Date of Trip: August 30, 2014
Salzburg, Austria is a wonderful little city (and by little, I mean it’s the fourth-largest city in all of Austria) that I had the pleasure of visiting two weekends ago. It didn’t have the feel of a large, bustling, modern city, which is why I called it little. Salzburg’s main income is tourism, which is pretty shocking since it’s only the birthplace of one of the most famous composers, like, ever. Because of this, there weren’t noisy factories or skyscraper office buildings, which helped to create the ambience of a small, historical city.

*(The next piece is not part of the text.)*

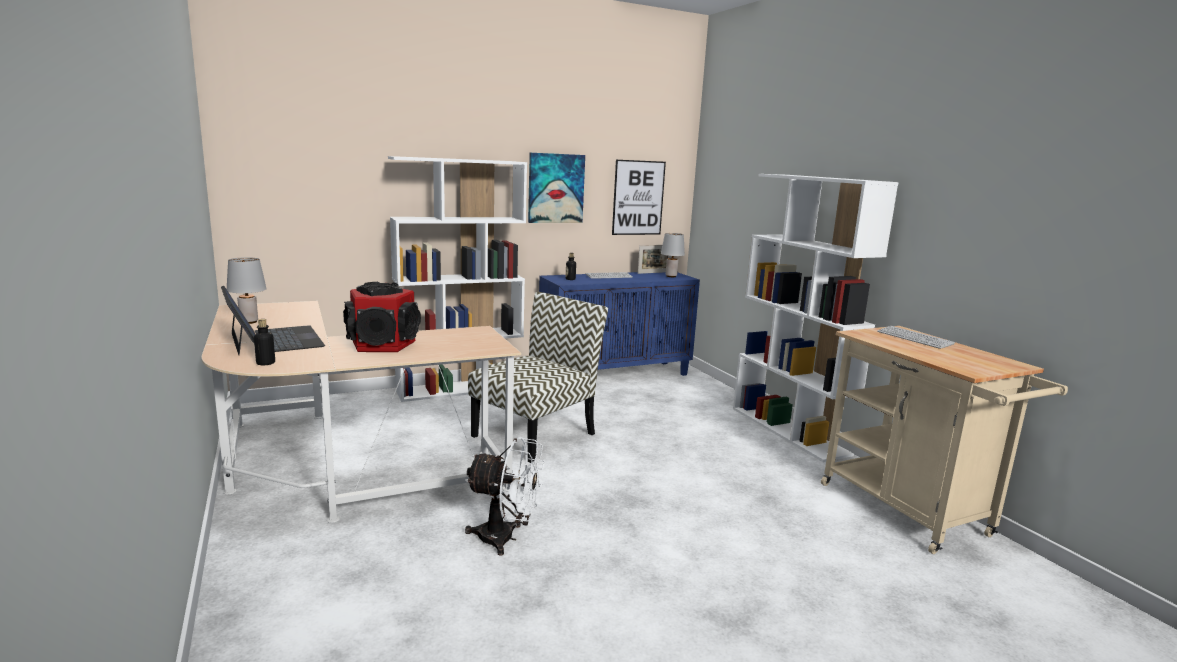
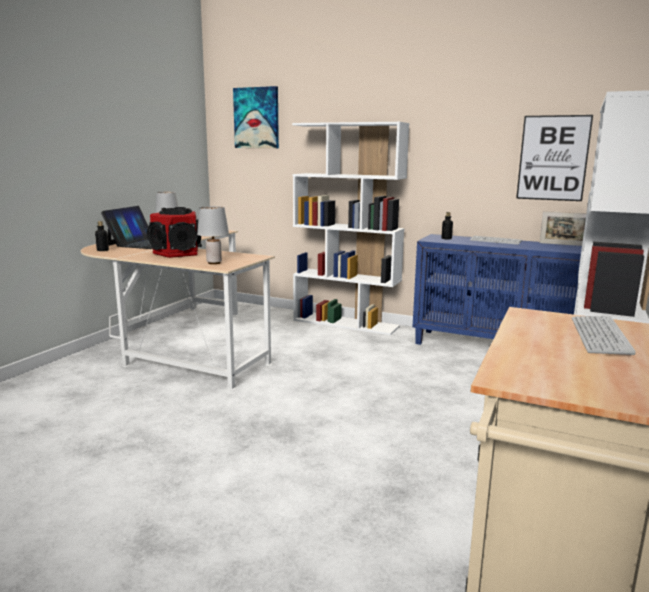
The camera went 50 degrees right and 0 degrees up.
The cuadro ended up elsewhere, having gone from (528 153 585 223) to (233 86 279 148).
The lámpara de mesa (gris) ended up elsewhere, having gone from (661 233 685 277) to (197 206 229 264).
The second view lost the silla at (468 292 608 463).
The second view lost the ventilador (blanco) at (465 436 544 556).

Salzburg is listed as a World Heritage Site, and therefore much of the original architecture has been preserved. Not a single shop or restaurant sign is reduced to a nylon banner or plastic lettering- for instance, just check out this McDonald’s sign!
Pretty fancy stuff, huh?
We went on a tour of Salzburg after attending mass at Franziskanerkirche (a fancy name for Franciscan Church) and had lunch at Stieglkeller. After that, we were free to explore the city! …in the pouring rain. Even though the weather put a bit of a wet blanket (hehe) on our plans, I’d rather be rained on in Salzburg, Austria than Ohio! (Sorry, Steubenville). As is the case in most of Europe, we saw beautiful churches, stunning crucifixes and many versions of Michaelangelo’s “Pietà” all over the city. I can’t complain- these are all things I love!
I have really been appreciating the facet of European culture that is cafes. Sitting with a melange at a cafe in Austria for an entire day is not only not considered lethargic, but is actually recommended! A socially acceptable form of laziness! I love Europe. This brings me to one of the highlights of my day in Salzburg. My good friend Mary and I grabbed a leisurely cup of joe at the oldest cafe in Salzburg, Cafe Tomaselli, and shared a slice of Mozart cake.
After we had our fill of running around the city, Mary and I had planned to meet up with some other friends for dinner at the Augustiner Keller. It was getting close to the time we were supposed to meet them, so I suggested that we look at the map and start heading in the direction of the restaurant. Mary agreed, but wanted to cross to the next street because she wanted to see what was there. I hesitated; I thought we should figure out where we were and where we needed to go before going somewhere else. We ended up crossing to the next street and walked about twenty feet to see what was there…lo and behold, to our right unfolds the gardens of Mirabell Palace. We accidentally stumbled upon world-famous gardens, and as we stood there looking out at the flowers and fountain, we realized that we were standing on the steps that were used in the filming of “The Sound of Music”! Needless to say, it was a very worthwhile detour. Ladies and gentlemen, don’t let logic overrule your sense of adventure.
Some other highlights:
A lock bridge! Some of the locks were incredibly old, 100 years even!
The fountain from “I Have Confidence” in “The Sound of Music”!